THE TASK: Copy out the listing below word for word, keeping every line unchanged.

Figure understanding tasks
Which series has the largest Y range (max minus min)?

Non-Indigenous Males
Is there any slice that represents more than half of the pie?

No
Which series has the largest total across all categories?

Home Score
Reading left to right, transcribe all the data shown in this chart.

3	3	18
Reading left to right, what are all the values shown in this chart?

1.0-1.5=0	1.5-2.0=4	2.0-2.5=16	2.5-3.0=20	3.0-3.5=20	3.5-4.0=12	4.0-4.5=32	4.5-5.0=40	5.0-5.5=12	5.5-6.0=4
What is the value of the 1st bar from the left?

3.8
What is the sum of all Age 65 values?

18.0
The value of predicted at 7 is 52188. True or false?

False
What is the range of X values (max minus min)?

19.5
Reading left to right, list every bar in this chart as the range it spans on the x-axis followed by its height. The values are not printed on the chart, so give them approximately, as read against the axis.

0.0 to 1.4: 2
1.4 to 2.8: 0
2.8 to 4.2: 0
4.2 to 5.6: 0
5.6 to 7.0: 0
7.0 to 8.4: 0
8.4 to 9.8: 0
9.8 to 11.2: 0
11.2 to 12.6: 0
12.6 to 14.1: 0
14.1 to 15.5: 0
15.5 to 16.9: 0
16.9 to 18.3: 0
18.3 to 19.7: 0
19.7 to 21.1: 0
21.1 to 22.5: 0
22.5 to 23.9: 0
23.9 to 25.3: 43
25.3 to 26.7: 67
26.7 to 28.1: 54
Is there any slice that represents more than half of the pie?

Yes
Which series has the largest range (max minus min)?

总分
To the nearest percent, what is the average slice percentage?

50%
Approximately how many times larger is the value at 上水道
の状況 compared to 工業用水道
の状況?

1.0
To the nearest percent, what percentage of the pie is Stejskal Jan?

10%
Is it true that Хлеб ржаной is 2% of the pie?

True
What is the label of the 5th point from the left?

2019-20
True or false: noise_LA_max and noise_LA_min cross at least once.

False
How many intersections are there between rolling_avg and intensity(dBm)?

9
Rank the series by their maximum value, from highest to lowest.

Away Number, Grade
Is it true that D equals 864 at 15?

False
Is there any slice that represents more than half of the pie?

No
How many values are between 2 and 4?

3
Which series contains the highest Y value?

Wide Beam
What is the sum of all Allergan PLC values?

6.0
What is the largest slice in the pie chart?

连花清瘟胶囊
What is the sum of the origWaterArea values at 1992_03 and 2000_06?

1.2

SOLUTION TO THIS EXERCISE:
Which series has the largest Y range (max minus min)?

Non-Indigenous Males
Is there any slice that represents more than half of the pie?

No
Which series has the largest total across all categories?

Home Score
Reading left to right, transcribe all the data shown in this chart.

3	3	18
Reading left to right, what are all the values shown in this chart?

1.0-1.5=0	1.5-2.0=4	2.0-2.5=16	2.5-3.0=20	3.0-3.5=20	3.5-4.0=12	4.0-4.5=32	4.5-5.0=40	5.0-5.5=12	5.5-6.0=4
What is the value of the 1st bar from the left?

3.8
What is the sum of all Age 65 values?

18.0
The value of predicted at 7 is 52188. True or false?

False
What is the range of X values (max minus min)?

19.5
Reading left to right, list every bar in this chart as the range it spans on the x-axis followed by its height. The values are not printed on the chart, so give them approximately, as read against the axis.

0.0 to 1.4: 2
1.4 to 2.8: 0
2.8 to 4.2: 0
4.2 to 5.6: 0
5.6 to 7.0: 0
7.0 to 8.4: 0
8.4 to 9.8: 0
9.8 to 11.2: 0
11.2 to 12.6: 0
12.6 to 14.1: 0
14.1 to 15.5: 0
15.5 to 16.9: 0
16.9 to 18.3: 0
18.3 to 19.7: 0
19.7 to 21.1: 0
21.1 to 22.5: 0
22.5 to 23.9: 0
23.9 to 25.3: 43
25.3 to 26.7: 67
26.7 to 28.1: 54
Is there any slice that represents more than half of the pie?

Yes
Which series has the largest range (max minus min)?

总分
To the nearest percent, what is the average slice percentage?

50%
Approximately how many times larger is the value at 上水道
の状況 compared to 工業用水道
の状況?

1.0
To the nearest percent, what percentage of the pie is Stejskal Jan?

10%
Is it true that Хлеб ржаной is 2% of the pie?

True
What is the label of the 5th point from the left?

2019-20
True or false: noise_LA_max and noise_LA_min cross at least once.

False
How many intersections are there between rolling_avg and intensity(dBm)?

9
Rank the series by their maximum value, from highest to lowest.

Away Number, Grade
Is it true that D equals 864 at 15?

False
Is there any slice that represents more than half of the pie?

No
How many values are between 2 and 4?

3
Which series contains the highest Y value?

Wide Beam
What is the sum of all Allergan PLC values?

6.0
What is the largest slice in the pie chart?

连花清瘟胶囊
What is the sum of the origWaterArea values at 1992_03 and 2000_06?

1.2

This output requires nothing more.